Reproduce the entire listing below word for word, without changing anything.

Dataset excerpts
——
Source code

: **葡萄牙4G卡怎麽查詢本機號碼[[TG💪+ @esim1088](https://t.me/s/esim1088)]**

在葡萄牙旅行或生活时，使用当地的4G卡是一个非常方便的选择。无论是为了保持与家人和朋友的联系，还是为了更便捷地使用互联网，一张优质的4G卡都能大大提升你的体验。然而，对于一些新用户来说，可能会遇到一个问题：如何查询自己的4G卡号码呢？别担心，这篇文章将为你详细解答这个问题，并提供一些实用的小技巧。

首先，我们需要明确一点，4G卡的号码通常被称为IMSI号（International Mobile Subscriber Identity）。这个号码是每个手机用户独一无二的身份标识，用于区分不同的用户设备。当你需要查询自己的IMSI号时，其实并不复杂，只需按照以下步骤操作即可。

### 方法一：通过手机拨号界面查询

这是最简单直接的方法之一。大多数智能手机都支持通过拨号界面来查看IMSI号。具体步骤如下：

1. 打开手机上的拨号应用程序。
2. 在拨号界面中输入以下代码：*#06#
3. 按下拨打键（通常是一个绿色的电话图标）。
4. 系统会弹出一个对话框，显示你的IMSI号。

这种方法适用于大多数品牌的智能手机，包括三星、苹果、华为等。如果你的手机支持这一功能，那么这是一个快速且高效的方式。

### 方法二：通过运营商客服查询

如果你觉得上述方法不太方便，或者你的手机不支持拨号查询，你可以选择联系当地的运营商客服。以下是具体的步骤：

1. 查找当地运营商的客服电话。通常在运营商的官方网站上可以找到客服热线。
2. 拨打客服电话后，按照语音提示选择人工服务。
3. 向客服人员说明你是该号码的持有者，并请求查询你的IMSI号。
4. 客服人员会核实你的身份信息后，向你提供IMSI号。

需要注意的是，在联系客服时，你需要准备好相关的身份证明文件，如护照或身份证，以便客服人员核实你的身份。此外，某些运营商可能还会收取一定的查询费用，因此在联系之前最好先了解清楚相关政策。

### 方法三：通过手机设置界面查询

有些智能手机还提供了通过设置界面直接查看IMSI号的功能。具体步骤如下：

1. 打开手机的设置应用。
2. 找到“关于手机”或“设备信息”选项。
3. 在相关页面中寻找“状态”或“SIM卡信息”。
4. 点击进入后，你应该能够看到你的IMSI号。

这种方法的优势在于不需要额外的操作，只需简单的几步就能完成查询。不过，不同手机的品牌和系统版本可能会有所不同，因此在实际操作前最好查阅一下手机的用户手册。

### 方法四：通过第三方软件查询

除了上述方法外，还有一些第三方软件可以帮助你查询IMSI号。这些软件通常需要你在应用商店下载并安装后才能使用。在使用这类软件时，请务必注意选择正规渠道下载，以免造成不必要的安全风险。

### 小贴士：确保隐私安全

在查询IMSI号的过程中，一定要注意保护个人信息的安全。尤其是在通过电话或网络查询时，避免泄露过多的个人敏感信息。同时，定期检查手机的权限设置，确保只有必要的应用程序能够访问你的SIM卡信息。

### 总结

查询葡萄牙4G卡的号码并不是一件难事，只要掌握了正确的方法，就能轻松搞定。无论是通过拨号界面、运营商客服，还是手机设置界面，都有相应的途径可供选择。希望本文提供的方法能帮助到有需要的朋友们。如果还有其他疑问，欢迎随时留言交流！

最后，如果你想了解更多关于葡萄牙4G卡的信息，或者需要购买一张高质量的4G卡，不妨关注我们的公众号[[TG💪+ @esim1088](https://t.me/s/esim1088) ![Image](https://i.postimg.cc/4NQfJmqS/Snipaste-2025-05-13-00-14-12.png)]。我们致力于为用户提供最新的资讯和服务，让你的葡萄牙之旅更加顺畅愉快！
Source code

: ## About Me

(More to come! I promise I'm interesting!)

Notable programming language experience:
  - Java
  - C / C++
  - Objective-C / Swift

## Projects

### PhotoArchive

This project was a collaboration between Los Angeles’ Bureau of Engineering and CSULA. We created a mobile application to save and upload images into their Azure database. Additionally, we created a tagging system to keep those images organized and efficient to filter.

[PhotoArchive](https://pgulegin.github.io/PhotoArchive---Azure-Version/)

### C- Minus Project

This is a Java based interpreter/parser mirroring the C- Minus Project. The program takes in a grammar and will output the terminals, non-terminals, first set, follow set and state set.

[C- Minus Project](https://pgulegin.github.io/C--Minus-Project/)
——
◆ Solution below:
Source code

: **葡萄牙4G卡怎麽查詢本機號碼[[TG💪+ @esim1088](https://t.me/s/esim1088)]**

在葡萄牙旅行或生活时，使用当地的4G卡是一个非常方便的选择。无论是为了保持与家人和朋友的联系，还是为了更便捷地使用互联网，一张优质的4G卡都能大大提升你的体验。然而，对于一些新用户来说，可能会遇到一个问题：如何查询自己的4G卡号码呢？别担心，这篇文章将为你详细解答这个问题，并提供一些实用的小技巧。

首先，我们需要明确一点，4G卡的号码通常被称为IMSI号（International Mobile Subscriber Identity）。这个号码是每个手机用户独一无二的身份标识，用于区分不同的用户设备。当你需要查询自己的IMSI号时，其实并不复杂，只需按照以下步骤操作即可。

### 方法一：通过手机拨号界面查询

这是最简单直接的方法之一。大多数智能手机都支持通过拨号界面来查看IMSI号。具体步骤如下：

1. 打开手机上的拨号应用程序。
2. 在拨号界面中输入以下代码：*#06#
3. 按下拨打键（通常是一个绿色的电话图标）。
4. 系统会弹出一个对话框，显示你的IMSI号。

这种方法适用于大多数品牌的智能手机，包括三星、苹果、华为等。如果你的手机支持这一功能，那么这是一个快速且高效的方式。

### 方法二：通过运营商客服查询

如果你觉得上述方法不太方便，或者你的手机不支持拨号查询，你可以选择联系当地的运营商客服。以下是具体的步骤：

1. 查找当地运营商的客服电话。通常在运营商的官方网站上可以找到客服热线。
2. 拨打客服电话后，按照语音提示选择人工服务。
3. 向客服人员说明你是该号码的持有者，并请求查询你的IMSI号。
4. 客服人员会核实你的身份信息后，向你提供IMSI号。

需要注意的是，在联系客服时，你需要准备好相关的身份证明文件，如护照或身份证，以便客服人员核实你的身份。此外，某些运营商可能还会收取一定的查询费用，因此在联系之前最好先了解清楚相关政策。

### 方法三：通过手机设置界面查询

有些智能手机还提供了通过设置界面直接查看IMSI号的功能。具体步骤如下：

1. 打开手机的设置应用。
2. 找到“关于手机”或“设备信息”选项。
3. 在相关页面中寻找“状态”或“SIM卡信息”。
4. 点击进入后，你应该能够看到你的IMSI号。

这种方法的优势在于不需要额外的操作，只需简单的几步就能完成查询。不过，不同手机的品牌和系统版本可能会有所不同，因此在实际操作前最好查阅一下手机的用户手册。

### 方法四：通过第三方软件查询

除了上述方法外，还有一些第三方软件可以帮助你查询IMSI号。这些软件通常需要你在应用商店下载并安装后才能使用。在使用这类软件时，请务必注意选择正规渠道下载，以免造成不必要的安全风险。

### 小贴士：确保隐私安全

在查询IMSI号的过程中，一定要注意保护个人信息的安全。尤其是在通过电话或网络查询时，避免泄露过多的个人敏感信息。同时，定期检查手机的权限设置，确保只有必要的应用程序能够访问你的SIM卡信息。

### 总结

查询葡萄牙4G卡的号码并不是一件难事，只要掌握了正确的方法，就能轻松搞定。无论是通过拨号界面、运营商客服，还是手机设置界面，都有相应的途径可供选择。希望本文提供的方法能帮助到有需要的朋友们。如果还有其他疑问，欢迎随时留言交流！

最后，如果你想了解更多关于葡萄牙4G卡的信息，或者需要购买一张高质量的4G卡，不妨关注我们的公众号[[TG💪+ @esim1088](https://t.me/s/esim1088) ![Image](https://i.postimg.cc/4NQfJmqS/Snipaste-2025-05-13-00-14-12.png)]。我们致力于为用户提供最新的资讯和服务，让你的葡萄牙之旅更加顺畅愉快！
Source code

: ## About Me

(More to come! I promise I'm interesting!)

Notable programming language experience:
  - Java
  - C / C++
  - Objective-C / Swift

## Projects

### PhotoArchive

This project was a collaboration between Los Angeles’ Bureau of Engineering and CSULA. We created a mobile application to save and upload images into their Azure database. Additionally, we created a tagging system to keep those images organized and efficient to filter.

[PhotoArchive](https://pgulegin.github.io/PhotoArchive---Azure-Version/)

### C- Minus Project

This is a Java based interpreter/parser mirroring the C- Minus Project. The program takes in a grammar and will output the terminals, non-terminals, first set, follow set and state set.

[C- Minus Project](https://pgulegin.github.io/C--Minus-Project/)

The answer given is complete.